Monday, 30 November 2009

GPs 'should offer climate change advice to patients'

Doctors should give patients advice on climate change, a leading body of medical experts has claimed.

Nick BrittenPublished: 11:53AM GMT 29 Nov 2009
The Climate and Health Council, a collaboration of worldwide health organisations including the Royal College of Nursing, the Royal College of Physicians and the Royal Society of Medicine, believes there is a direct link between climate change and better health.
Their controversial plan would see GPs and nurses give out advice to their patients on how to lower their carbon footprint.
The Council believes that climate change “threatens to radically undermine the health of all peoples”.
It believes health professionals are ideally placed to promote change because “we have ethical responsibility…..as well as the capacity to influence people and our political representatives to take the necessary action”.
The Council has been recently formed to study the health benefits of tackling climate change and promotes a range of ideas from reducing your carbon footprint by driving less and walking more to eating local, less processed food.
It wants to raise 'health' on the agenda of December's UN Climate Change Summit in Copenhagen.
They believe that offering patients advice on how to lower their carbon footprint can be just as easy and achievable as helping them to stop smoking or eat a healthier diet.
Other proposals include for all developed nations to pay an extra five dollars a barrel on oil and a tax on airline tickets. This would go into a special fund to develop low-carbon alternatives to existing technologies, they say.
Prof Mike Gill, from the University of Surrey, who co-chairs the Climate and Health Council, outlined the plans for the medical journal The Lancet last week.
He said: "Climate change already affects human health, creating problems that will increase if no action is taken.
"Overall, what is good for tackling climate change is good for health. Who better to spell out this message than health professionals? "We have the evidence, a good story to tell that dramatically shifts the lens through which climate change is perceived, and we have public trust."
He said the health service was often “muted” on the subject of climate change and needed to make its voice heard more.

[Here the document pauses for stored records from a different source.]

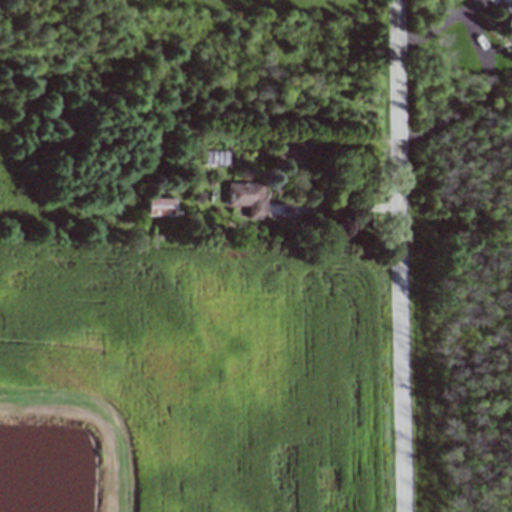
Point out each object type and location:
building: (506, 16)
building: (291, 149)
building: (217, 157)
building: (249, 197)
building: (160, 206)
road: (405, 255)
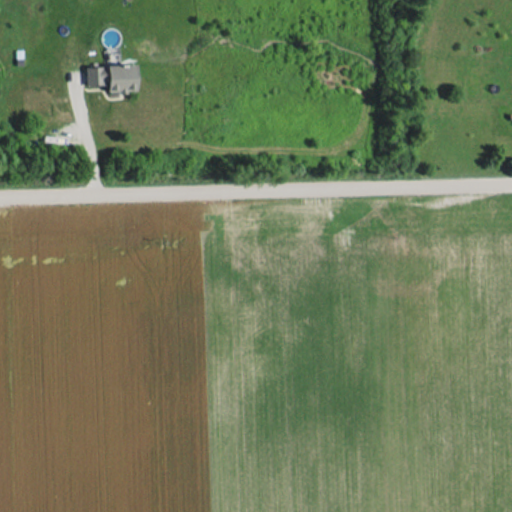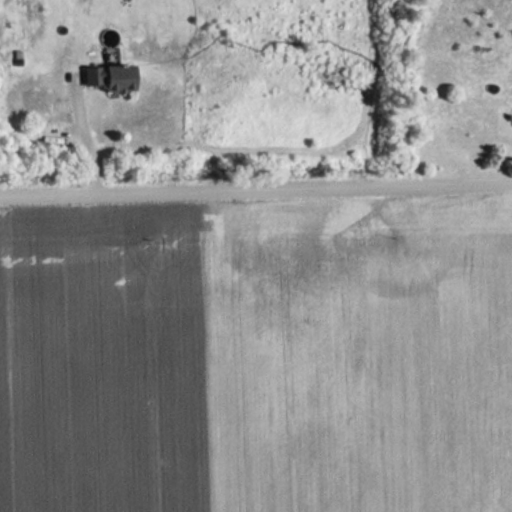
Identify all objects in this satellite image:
building: (111, 76)
road: (256, 189)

He added: "To maximise our influence, we must be much clearer than we have been to the public, to patients, and to politicians about the risks of doing nothing and the benefits to individual and global health of effective action."

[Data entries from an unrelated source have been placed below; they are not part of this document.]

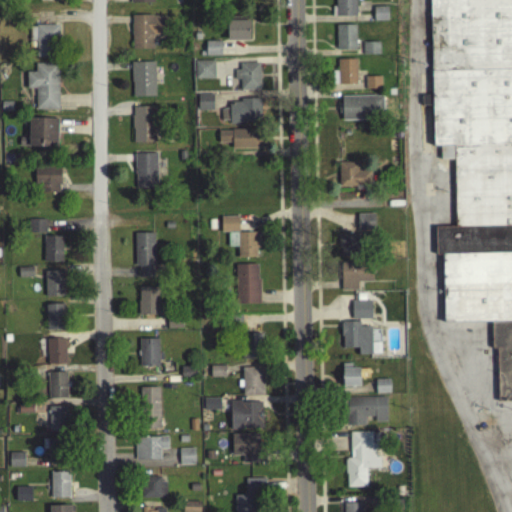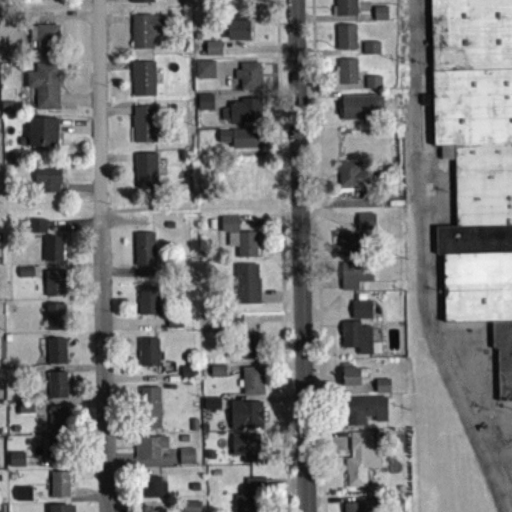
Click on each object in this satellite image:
building: (140, 3)
building: (140, 3)
building: (343, 9)
building: (344, 10)
building: (379, 17)
building: (380, 17)
building: (237, 33)
building: (144, 34)
building: (145, 34)
building: (237, 34)
building: (344, 41)
building: (345, 41)
building: (43, 43)
building: (44, 44)
building: (212, 52)
building: (212, 52)
building: (370, 52)
building: (370, 52)
building: (203, 73)
building: (203, 73)
building: (344, 75)
building: (345, 76)
building: (247, 79)
building: (248, 80)
building: (142, 83)
building: (142, 83)
building: (372, 86)
building: (372, 86)
building: (44, 89)
building: (44, 89)
road: (416, 94)
building: (204, 106)
building: (204, 106)
building: (361, 111)
building: (361, 111)
building: (241, 115)
building: (241, 115)
building: (143, 128)
building: (143, 128)
building: (42, 136)
building: (42, 136)
building: (241, 142)
building: (242, 142)
building: (476, 166)
building: (476, 167)
building: (145, 174)
building: (145, 175)
building: (352, 179)
building: (352, 179)
building: (46, 183)
building: (47, 183)
building: (364, 225)
building: (364, 226)
building: (228, 227)
building: (229, 228)
building: (35, 229)
building: (36, 230)
building: (243, 247)
building: (243, 247)
building: (347, 248)
building: (348, 248)
building: (52, 252)
building: (52, 253)
road: (315, 255)
road: (98, 256)
road: (279, 256)
road: (299, 256)
building: (144, 258)
building: (144, 259)
building: (24, 275)
building: (25, 276)
building: (354, 278)
building: (354, 278)
building: (53, 287)
building: (53, 287)
building: (246, 287)
building: (246, 288)
building: (147, 304)
building: (147, 305)
building: (360, 313)
building: (360, 314)
building: (54, 321)
building: (54, 321)
building: (173, 325)
building: (174, 326)
building: (357, 341)
building: (357, 342)
building: (250, 349)
building: (251, 350)
building: (54, 354)
building: (55, 355)
building: (147, 356)
building: (148, 356)
road: (437, 356)
building: (216, 375)
building: (217, 375)
building: (185, 376)
building: (186, 376)
building: (350, 379)
building: (350, 380)
building: (251, 384)
building: (252, 385)
building: (56, 389)
building: (56, 389)
building: (381, 389)
building: (382, 390)
building: (210, 407)
building: (211, 407)
building: (24, 411)
building: (25, 412)
building: (149, 412)
building: (149, 412)
building: (365, 413)
building: (365, 413)
building: (245, 418)
building: (245, 419)
building: (57, 422)
building: (57, 423)
building: (246, 450)
building: (148, 451)
building: (149, 451)
building: (246, 451)
building: (54, 452)
building: (54, 453)
building: (185, 460)
building: (186, 460)
building: (360, 462)
building: (360, 462)
building: (15, 463)
building: (16, 463)
building: (59, 488)
building: (59, 488)
building: (152, 491)
building: (152, 491)
building: (22, 498)
building: (22, 498)
building: (249, 498)
building: (250, 498)
building: (191, 508)
building: (191, 508)
building: (352, 509)
building: (352, 509)
building: (59, 510)
building: (59, 510)
building: (156, 511)
building: (157, 511)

Vivienne Nathanson, British Medical Association director of professional activities said the report “clearly shows that taking action to reduce greenhouse gas emissions can have positive impacts for health."
She said the BMA was disappointed health had not so far figured significantly on the agenda for the Copenhagen summit and called on world leaders to seek solutions that benefit the environment and individuals.
Andy Burnham, the Health minister, in support of the Lancet report said: "Climate change can seem a distant, impersonal threat [however] the associated costs to health are a very real and present danger. Health ministers across the globe must act now to highlight the risk global warning poses to the health of our communities."